Before dawn, Mila plays a pre-recorded scream through the house speakers, testing whether the guests will break the rules to help someone in distress. Olivia and Violet leave their rooms; Fletcher and Ashton do not. Fletcher is found dead, killed by a lethal air injection between his toes, exactly as depicted in his own novel.
Only Mila, Olivia, and Violet remain. A final clue reveals that the dinner garnish resembles oleander, a deadly poison, but is actually harmless. The only plate with the garnish uneaten is Olivia's, exposing her as someone who recognized oleander because she has used it to kill before. Olivia attacks with a machete and douses the hallway with gasoline, but Violet shoots her with a gun she brought to the island, whose bullets Mila had removed early in the week but secretly replaced. Before dying, Olivia implies she conspired with someone she believed was Alastor.
The final game is Confession. Violet confesses that she stole her debut novel from an online critique partner named Ana Aracely-Ortega. Mila reveals her true identity as Ana Emilia, the person Violet wronged, and clarifies she is not Alastor but was recruited because of her vendetta. They reconcile, each apologizing.
As fire engulfs the mansion, they enter a confessional booth that functions as a puzzle box: Both must be locked inside for an escape passage to open, but only one booth leads to freedom. Mila traps herself so Violet can escape. Cassandra Hutchinson then appears, alive, revealing herself as J. R. Alastor. She explains that she is the mother of Jacqueline, the girl who drowned at camp with Ashton. Her second husband, lawyer Michael Rothchild, had represented Violet in the plagiarism case and conspired with Rodrigo to suppress Mila's evidence. Cassandra killed Michael and orchestrated the retreat to punish all those connected to these wrongs. She frees Mila and sacrifices herself in the fire.
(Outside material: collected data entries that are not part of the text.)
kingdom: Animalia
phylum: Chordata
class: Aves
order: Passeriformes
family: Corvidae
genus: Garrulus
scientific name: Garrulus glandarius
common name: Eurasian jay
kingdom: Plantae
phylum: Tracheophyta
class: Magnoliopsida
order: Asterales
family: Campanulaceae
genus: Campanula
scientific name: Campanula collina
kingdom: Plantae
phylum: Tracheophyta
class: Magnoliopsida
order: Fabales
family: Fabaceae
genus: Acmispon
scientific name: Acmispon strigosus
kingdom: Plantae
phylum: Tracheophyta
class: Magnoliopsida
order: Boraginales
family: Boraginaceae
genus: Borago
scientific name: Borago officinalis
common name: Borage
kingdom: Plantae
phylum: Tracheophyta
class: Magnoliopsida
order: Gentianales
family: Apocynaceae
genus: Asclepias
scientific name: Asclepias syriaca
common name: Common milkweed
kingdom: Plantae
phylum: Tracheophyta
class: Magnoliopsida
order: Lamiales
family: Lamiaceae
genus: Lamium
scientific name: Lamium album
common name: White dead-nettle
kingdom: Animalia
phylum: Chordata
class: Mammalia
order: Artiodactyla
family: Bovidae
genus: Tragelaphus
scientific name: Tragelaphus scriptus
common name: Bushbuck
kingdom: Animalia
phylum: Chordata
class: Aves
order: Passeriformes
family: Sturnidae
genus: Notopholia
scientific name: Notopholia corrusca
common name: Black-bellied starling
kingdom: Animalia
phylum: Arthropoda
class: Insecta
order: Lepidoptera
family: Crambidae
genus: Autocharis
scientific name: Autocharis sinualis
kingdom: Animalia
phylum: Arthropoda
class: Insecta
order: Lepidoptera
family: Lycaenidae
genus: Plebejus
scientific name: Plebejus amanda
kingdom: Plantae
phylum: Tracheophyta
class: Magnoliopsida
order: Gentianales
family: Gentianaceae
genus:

The full truth of Ashton's sin also becomes clear: The drowning was not an accident but the result of a cruel prank in which Ashton pushed the canoe from shore knowing Jacqueline could not swim.
Deducing from Olivia's dying words that Ashton must still be alive, Violet finds him strapped to a wheelchair under the dock, left to drown with the rising tide, and rescues him. Mila escapes the burning house and reunites with Ashton and Violet as boats from the mainland approach. A newspaper article reports the fire as an accidental propane leak, listing seven dead and three injured. The three survivors agree not to involve police but commit to anonymously helping identify Olivia's serial-killing victims. An epilogue set two years later reveals that Violet and Mila have co-authored a bestselling thriller and transformed Wolf Harbor Island into an invite-only writers' retreat center.